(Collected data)
>>>>>

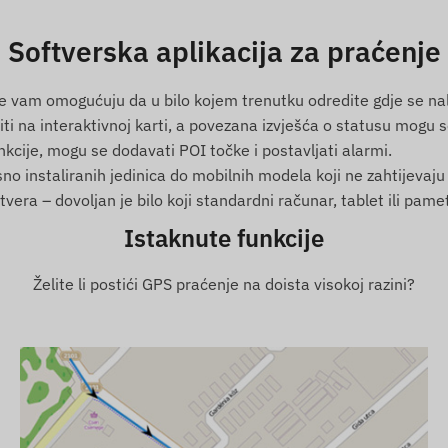
Oman, Palestina, Paragvaj, Peru, Filipini, Poljska,
ia, Saint Vincent i Grenadini, Srbija, Slovačka, Slovenija,
Softverska aplikacija za praćenje
jland, Tunis, Turska, Turci i Caicos, Ukrajina, Ujedinjeni
vam omogućuju da u bilo kojem trenutku odredite gdje se nalazi 
ti na interaktivnoj karti, a povezana izvješća o statusu mogu se
kcije, mogu se dodavati POI točke i postavljati alarmi.
GALILEO, BEIDOU)
ksno instaliranih jedinica do mobilnih modela koji ne zahtijevaj
tvera – dovoljan je bilo koji standardni računar, tablet ili pa
 mreža, uz pomoć mikro SIM kartice
Istaknute funkcije
sekundi)
Želite li postići GPS praćenje na doista visokoj razini?
janje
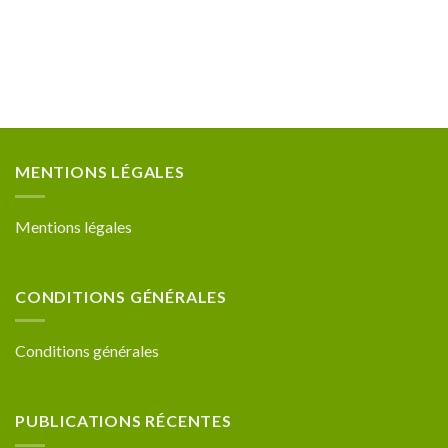
MENTIONS LÉGALES
Mentions légales
CONDITIONS GÉNÉRALES
Conditions générales
PUBLICATIONS RÉCENTES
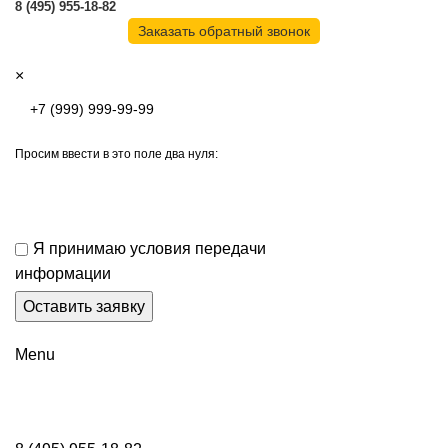
8 (495) 955-18-82
Заказать обратный звонок
×
Просим ввести в это поле два нуля:
Я принимаю условия передачи
информации
Menu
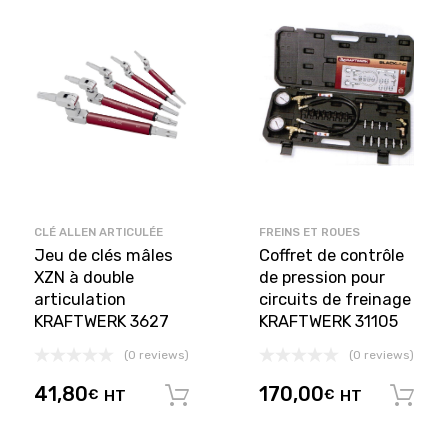
CLÉ ALLEN ARTICULÉE
FREINS ET ROUES
Jeu de clés mâles
Coffret de contrôle
XZN à double
de pression pour
articulation
circuits de freinage
KRAFTWERK 3627
KRAFTWERK 31105
(0 reviews)
(0 reviews)
41,80
170,00
€
HT
€
HT
Ajouter au panier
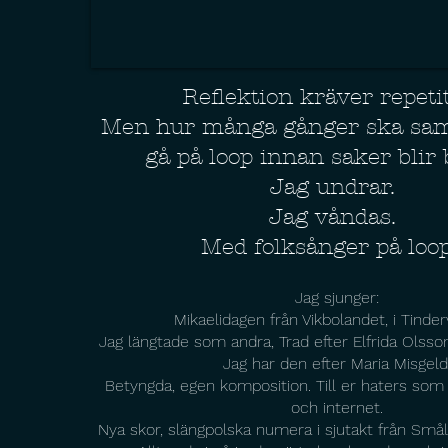
Reflektion kräver repetit
Men hur många gånger ska sa
gå på loop innan saker blir
Jag undrar.
Jag våndas.
Med folksånger på loo
Jag sjunger:
Mikaelidagen från Vikbolandet, i Tinder
Jag längtade som andra, Trad efter Elfrida Olsson
Jag har den efter Maria Misgeld
Betyngda, egen komposition. Till er haters som
och internet.
Nya skor, slängpolska numera i sjutakt från Små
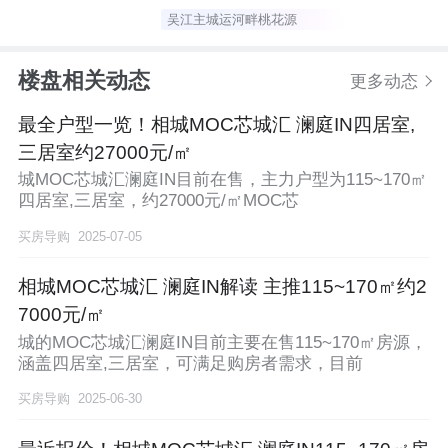
吴江主城运河畔桃花源
楼盘相关动态
更多动态
最全户型一览！相城MOC芯城汇 澜庭IN四居室,
三居室约27000元/㎡
城MOC芯城汇澜庭IN目前在售，主力户型为115~170㎡
四居室,三居室，约27000元/㎡MOC芯
买房导购
2025-07-05
相城MOC芯城汇 澜庭IN解读 主推115~170㎡约2
7000元/㎡
城的MOC芯城汇澜庭IN目前主要在售115~170㎡房源，
涵盖四居室,三居室，可满足购房者需求，目前
买房导购
2025-06-30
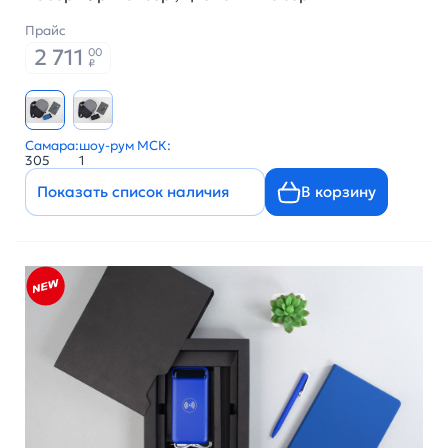
Прайс
2 711
00
₽
Самара:
шоу-рум МСК:
305
1
Показать список наличия
В корзину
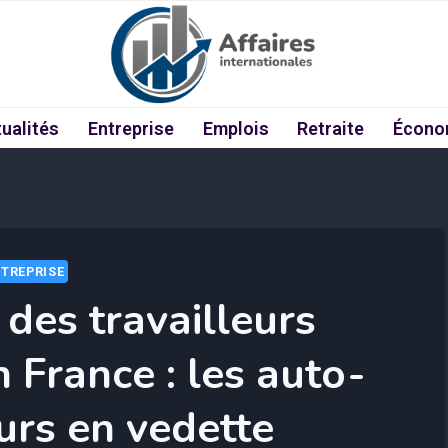
ualités
Entreprise
Emplois
Retraite
Écono
TREPRISE
 des travailleurs
 France : les auto-
urs en vedette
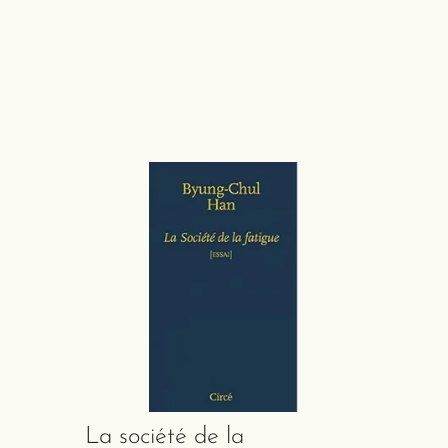
La société de la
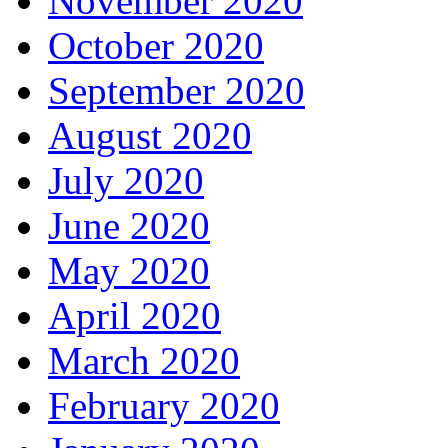
November 2020
October 2020
September 2020
August 2020
July 2020
June 2020
May 2020
April 2020
March 2020
February 2020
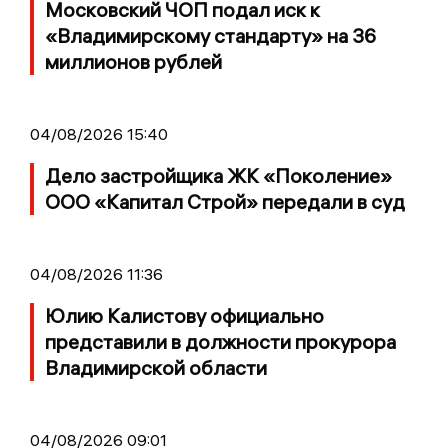
Московский ЧОП подал иск к
«Владимирскому стандарту» на 36
миллионов рублей
04/08/2026 15:40
Дело застройщика ЖК «Поколение»
ООО «Капитал Строй» передали в суд
04/08/2026 11:36
Юлию Калистову официально
представили в должности прокурора
Владимирской области
04/08/2026 09:01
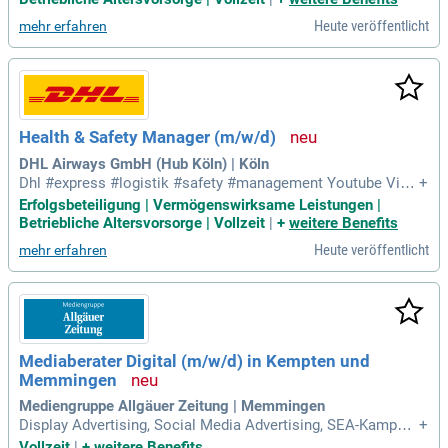
Heute veröffentlicht
mehr erfahren
Health & Safety Manager (m/w/d)
DHL Airways GmbH (Hub Köln) | Köln
Dhl #express #logistik #safety #management Youtube Vide
+
o.
Erfolgsbeteiligung | Vermögenswirksame Leistungen |
Betriebliche Altersvorsorge | Vollzeit
|
+
weitere Benefits
Heute veröffentlicht
mehr erfahren
Mediaberater Digital (m/w/d) in Kempten und
Memmingen
Mediengruppe Allgäuer Zeitung | Memmingen
Display Advertising, Social Media Advertising, SEA-Kampag
+
nen, In-App-Advertising, Youtube-Kampagnen und SEO-Proje
Vollzeit
|
+
weitere Benefits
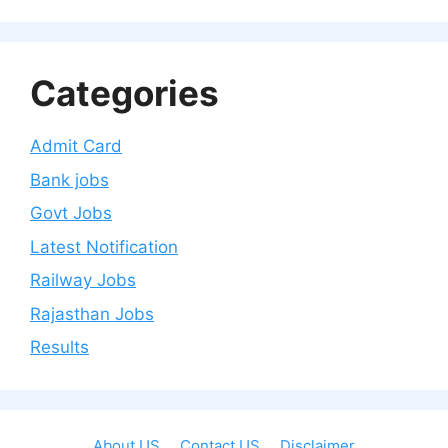
Categories
Admit Card
Bank jobs
Govt Jobs
Latest Notification
Railway Jobs
Rajasthan Jobs
Results
About US
Contact US
Disclaimer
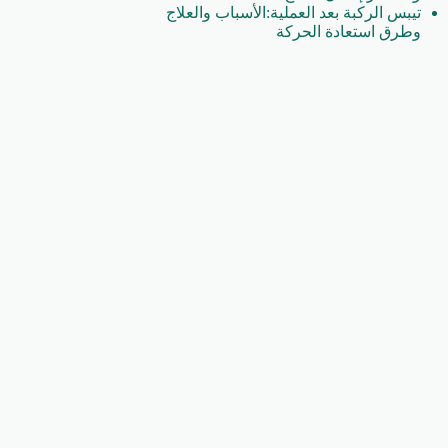
تيبس الركبة بعد العملية:الأسباب والعلاج
وطرق استعادة الحركة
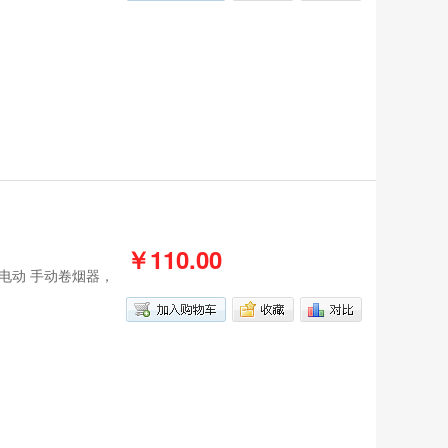
￥110.00
烟叶电动 手动卷烟器，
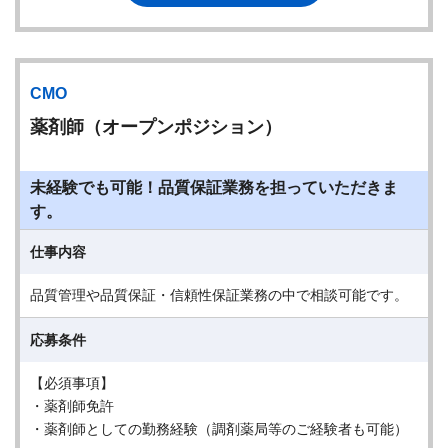
CMO
薬剤師（オープンポジション）
未経験でも可能！品質保証業務を担っていただきま
す。
仕事内容
品質管理や品質保証・信頼性保証業務の中で相談可能です。
応募条件
【必須事項】
・薬剤師免許
・薬剤師としての勤務経験（調剤薬局等のご経験者も可能）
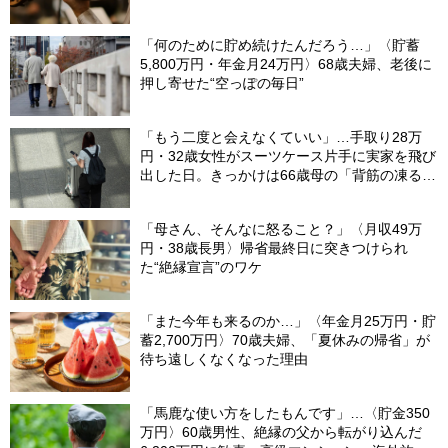
「何のために貯め続けたんだろう…」〈貯蓄
5,800万円・年金月24万円〉68歳夫婦、老後に
押し寄せた“空っぽの毎日”
「もう二度と会えなくていい」…手取り28万
円・32歳女性がスーツケース片手に実家を飛び
出した日。きっかけは66歳母の「背筋の凍る一
言」
「母さん、そんなに怒ること？」〈月収49万
円・38歳長男〉帰省最終日に突きつけられ
た“絶縁宣言”のワケ
「また今年も来るのか…」〈年金月25万円・貯
蓄2,700万円〉70歳夫婦、「夏休みの帰省」が
待ち遠しくなくなった理由
「馬鹿な使い方をしたもんです」…〈貯金350
万円〉60歳男性、絶縁の父から転がり込んだ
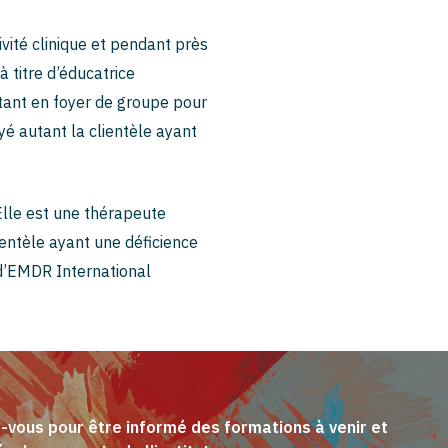
ivité clinique et pendant près
 titre d’éducatrice
tant en foyer de groupe pour
yé autant la clientèle ayant
Elle est une thérapeute
ientèle ayant une déficience
 d’EMDR International
z-vous pour être informé des formations à venir et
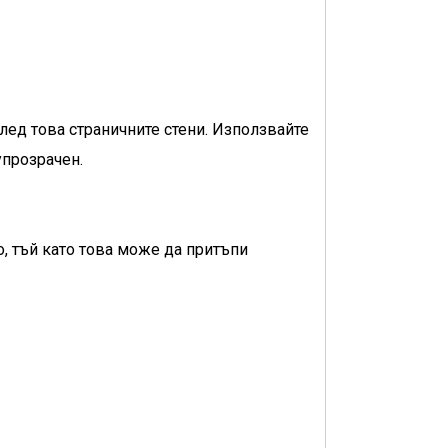
 след това страничните стени. Използвайте
упрозрачен.
о, тъй като това може да притъпи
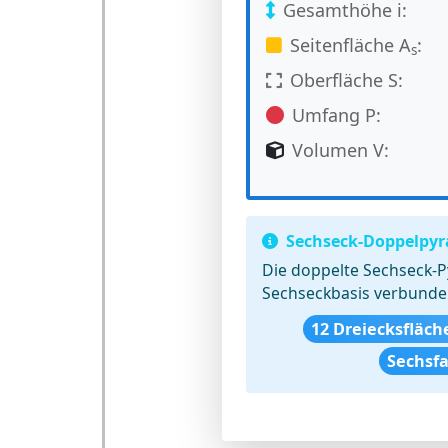
Gesamthöhe i:
Seitenfläche A
:
s
Oberfläche S:
Umfang P:
Volumen V:
Sechseck-Doppelpyr
Die doppelte Sechseck-P
Sechseckbasis verbund
12 Dreiecksfläch
Sechsf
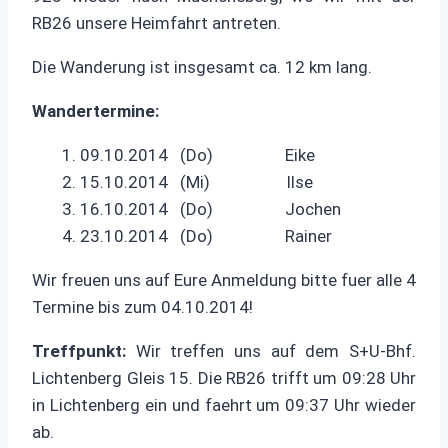
RB26 unsere Heimfahrt antreten.
Die Wanderung ist insgesamt ca. 12 km lang.
Wandertermine:
1. 09.10.2014 (Do) Eike
2. 15.10.2014 (Mi) Ilse
3. 16.10.2014 (Do) Jochen
4. 23.10.2014 (Do) Rainer
Wir freuen uns auf Eure Anmeldung bitte fuer alle 4
Termine bis zum 04.10.2014!
Treffpunkt:
Wir treffen uns auf dem S+U-Bhf.
Lichtenberg Gleis 15. Die RB26 trifft um 09:28 Uhr
in Lichtenberg ein und faehrt um 09:37 Uhr wieder
ab.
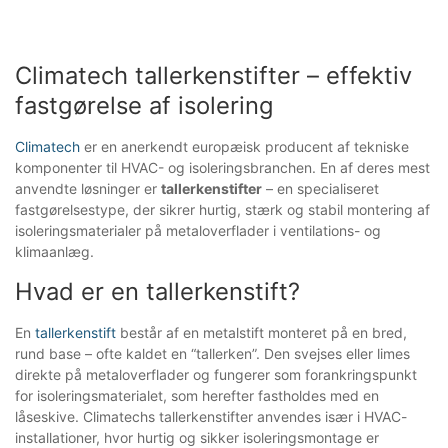
Climatech tallerkenstifter – effektiv
fastgørelse af isolering
Climatech
er en anerkendt europæisk producent af tekniske
komponenter til HVAC- og isoleringsbranchen. En af deres mest
anvendte løsninger er
tallerkenstifter
– en specialiseret
fastgørelsestype, der sikrer hurtig, stærk og stabil montering af
isoleringsmaterialer på metaloverflader i ventilations- og
klimaanlæg.
Hvad er en tallerkenstift?
En
tallerkenstift
består af en metalstift monteret på en bred,
rund base – ofte kaldet en “tallerken”. Den svejses eller limes
direkte på metaloverflader og fungerer som forankringspunkt
for isoleringsmaterialet, som herefter fastholdes med en
låseskive. Climatechs tallerkenstifter anvendes især i HVAC-
installationer, hvor hurtig og sikker isoleringsmontage er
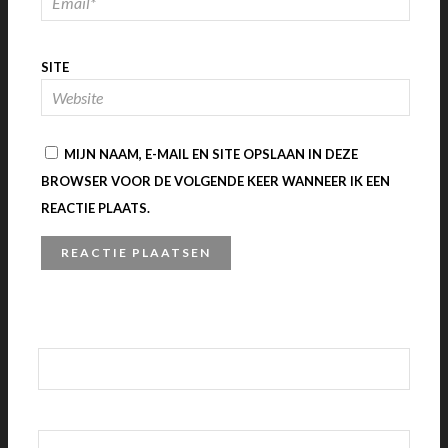
SITE
MIJN NAAM, E-MAIL EN SITE OPSLAAN IN DEZE
BROWSER VOOR DE VOLGENDE KEER WANNEER IK EEN
REACTIE PLAATS.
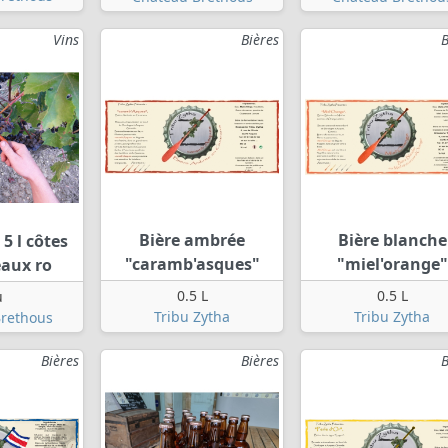
Vins
Bières
B
Bière ambrée
Bière blanche
5 l côtes
"caramb'asques"
"miel'orange"
eaux ro
0.5 L
0.5 L
u
Tribu Zytha
Tribu Zytha
rethous
Bières
Bières
B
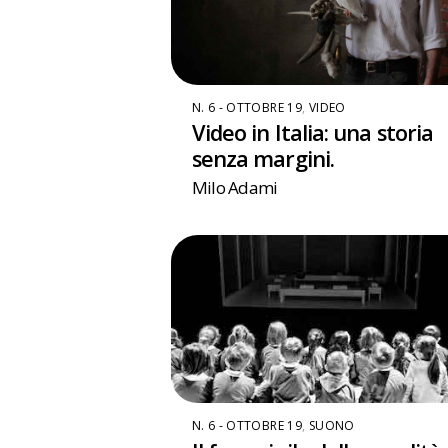
N. 6 - OTTOBRE 19
,
VIDEO
Video in Italia: una storia
senza margini.
Milo Adami
N. 6 - OTTOBRE 19
,
SUONO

<<<<<

Every line of the data is to be transcribed exactly, and no picture is to be included.

◆ ANSWER SPACE:
Oman, Palestina, Paragvaj, Peru, Filipini, Poljska,
ia, Saint Vincent i Grenadini, Srbija, Slovačka, Slovenija,
Softverska aplikacija za praćenje
jland, Tunis, Turska, Turci i Caicos, Ukrajina, Ujedinjeni
vam omogućuju da u bilo kojem trenutku odredite gdje se nalazi 
ti na interaktivnoj karti, a povezana izvješća o statusu mogu se
kcije, mogu se dodavati POI točke i postavljati alarmi.
GALILEO, BEIDOU)
ksno instaliranih jedinica do mobilnih modela koji ne zahtijevaj
tvera – dovoljan je bilo koji standardni računar, tablet ili pa
 mreža, uz pomoć mikro SIM kartice
Istaknute funkcije
sekundi)
Želite li postići GPS praćenje na doista visokoj razini?
janje
MENTIONS LÉGALES
Mentions légales
CONDITIONS GÉNÉRALES
Conditions générales
PUBLICATIONS RÉCENTES
8 (495) 955-18-82
Заказать обратный звонок
×
Просим ввести в это поле два нуля:
Я принимаю условия передачи
информации
Menu
CLÉ ALLEN ARTICULÉE
FREINS ET ROUES
Jeu de clés mâles
Coffret de contrôle
XZN à double
de pression pour
articulation
circuits de freinage
KRAFTWERK 3627
KRAFTWERK 31105
(0 reviews)
(0 reviews)
41,80
170,00
€
HT
€
HT
Ajouter au panier
Reflektion kräver repetit
Men hur många gånger ska sa
gå på loop innan saker blir
Jag undrar.
Jag våndas.
Med folksånger på loo
Jag sjunger:
Mikaelidagen från Vikbolandet, i Tinder
Jag längtade som andra, Trad efter Elfrida Olsson
Jag har den efter Maria Misgeld
Betyngda, egen komposition. Till er haters som
och internet.
Nya skor, slängpolska numera i sjutakt från Små
吴江主城运河畔桃花源
楼盘相关动态
更多动态
最全户型一览！相城MOC芯城汇 澜庭IN四居室,
三居室约27000元/㎡
城MOC芯城汇澜庭IN目前在售，主力户型为115~170㎡
四居室,三居室，约27000元/㎡MOC芯
买房导购
2025-07-05
相城MOC芯城汇 澜庭IN解读 主推115~170㎡约2
7000元/㎡
城的MOC芯城汇澜庭IN目前主要在售115~170㎡房源，
涵盖四居室,三居室，可满足购房者需求，目前
买房导购
2025-06-30
Прайс
2 711
00
₽
Самара:
шоу-рум МСК:
305
1
Показать список наличия
В корзину
ualités
Entreprise
Emplois
Retraite
Écono
TREPRISE
 des travailleurs
 France : les auto-
urs en vedette
La société de la
November 2020
October 2020
September 2020
August 2020
July 2020
June 2020
May 2020
April 2020
March 2020
February 2020
Московский ЧОП подал иск к
«Владимирскому стандарту» на 36
миллионов рублей
04/08/2026 15:40
Дело застройщика ЖК «Поколение»
ООО «Капитал Строй» передали в суд
04/08/2026 11:36
Юлию Калистову официально
представили в должности прокурора
Владимирской области
04/08/2026 09:01
Heute veröffentlicht
mehr erfahren
Health & Safety Manager (m/w/d)
DHL Airways GmbH (Hub Köln) | Köln
Dhl #express #logistik #safety #management Youtube Vide
+
o.
Erfolgsbeteiligung | Vermögenswirksame Leistungen |
Betriebliche Altersvorsorge | Vollzeit
|
+
weitere Benefits
Heute veröffentlicht
mehr erfahren
Mediaberater Digital (m/w/d) in Kempten und
Memmingen
Mediengruppe Allgäuer Zeitung | Memmingen
Display Advertising, Social Media Advertising, SEA-Kampag
+
nen, In-App-Advertising, Youtube-Kampagnen und SEO-Proje
Vollzeit
|
+
weitere Benefits
Categories
Admit Card
Bank jobs
Govt Jobs
Latest Notification
Railway Jobs
Rajasthan Jobs
Results
About US
Contact US
Disclaimer
تيبس الركبة بعد العملية:الأسباب والعلاج
وطرق استعادة الحركة
￥110.00
烟叶电动 手动卷烟器，
CMO
薬剤師（オープンポジション）
未経験でも可能！品質保証業務を担っていただきま
す。
仕事内容
品質管理や品質保証・信頼性保証業務の中で相談可能です。
応募条件
【必須事項】
・薬剤師免許
・薬剤師としての勤務経験（調剤薬局等のご経験者も可能）
「何のために貯め続けたんだろう…」〈貯蓄
5,800万円・年金月24万円〉68歳夫婦、老後に
押し寄せた“空っぽの毎日”
「もう二度と会えなくていい」…手取り28万
円・32歳女性がスーツケース片手に実家を飛び
出した日。きっかけは66歳母の「背筋の凍る一
言」
「母さん、そんなに怒ること？」〈月収49万
円・38歳長男〉帰省最終日に突きつけられ
た“絶縁宣言”のワケ
「また今年も来るのか…」〈年金月25万円・貯
蓄2,700万円〉70歳夫婦、「夏休みの帰省」が
待ち遠しくなくなった理由
「馬鹿な使い方をしたもんです」…〈貯金350
万円〉60歳男性、絶縁の父から転がり込んだ
ivité clinique et pendant près
 titre d’éducatrice
tant en foyer de groupe pour
yé autant la clientèle ayant
Elle est une thérapeute
ientèle ayant une déficience
 d’EMDR International
z-vous pour être informé des formations à venir et
 след това страничните стени. Използвайте
упрозрачен.
о, тъй като това може да притъпи
Gesamthöhe i:
Seitenfläche A
:
s
Oberfläche S:
Umfang P:
Volumen V:
Sechseck-Doppelpyr
Die doppelte Sechseck-P
Sechseckbasis verbund
12 Dreiecksfläch
Sechsf
RB26 unsere Heimfahrt antreten.
Die Wanderung ist insgesamt ca. 12 km lang.
Wandertermine:
1. 09.10.2014 (Do) Eike
2. 15.10.2014 (Mi) Ilse
3. 16.10.2014 (Do) Jochen
4. 23.10.2014 (Do) Rainer
Wir freuen uns auf Eure Anmeldung bitte fuer alle 4
Termine bis zum 04.10.2014!
Treffpunkt:
Wir treffen uns auf dem S+U-Bhf.
Lichtenberg Gleis 15. Die RB26 trifft um 09:28 Uhr
in Lichtenberg ein und faehrt um 09:37 Uhr wieder
ab.
Climatech tallerkenstifter – effektiv
fastgørelse af isolering
Climatech
er en anerkendt europæisk producent af tekniske
komponenter til HVAC- og isoleringsbranchen. En af deres mest
anvendte løsninger er
tallerkenstifter
– en specialiseret
fastgørelsestype, der sikrer hurtig, stærk og stabil montering af
isoleringsmaterialer på metaloverflader i ventilations- og
klimaanlæg.
Hvad er en tallerkenstift?
En
tallerkenstift
består af en metalstift monteret på en bred,
rund base – ofte kaldet en “tallerken”. Den svejses eller limes
direkte på metaloverflader og fungerer som forankringspunkt
for isoleringsmaterialet, som herefter fastholdes med en
låseskive. Climatechs tallerkenstifter anvendes især i HVAC-
installationer, hvor hurtig og sikker isoleringsmontage er
SITE
MIJN NAAM, E-MAIL EN SITE OPSLAAN IN DEZE
BROWSER VOOR DE VOLGENDE KEER WANNEER IK EEN
REACTIE PLAATS.
Vins
Bières
B
Bière ambrée
Bière blanche
5 l côtes
"caramb'asques"
"miel'orange"
eaux ro
0.5 L
0.5 L
u
Tribu Zytha
Tribu Zytha
rethous
Bières
Bières
B
N. 6 - OTTOBRE 19
,
VIDEO
Video in Italia: una storia
senza margini.
Milo Adami
N. 6 - OTTOBRE 19
,
SUONO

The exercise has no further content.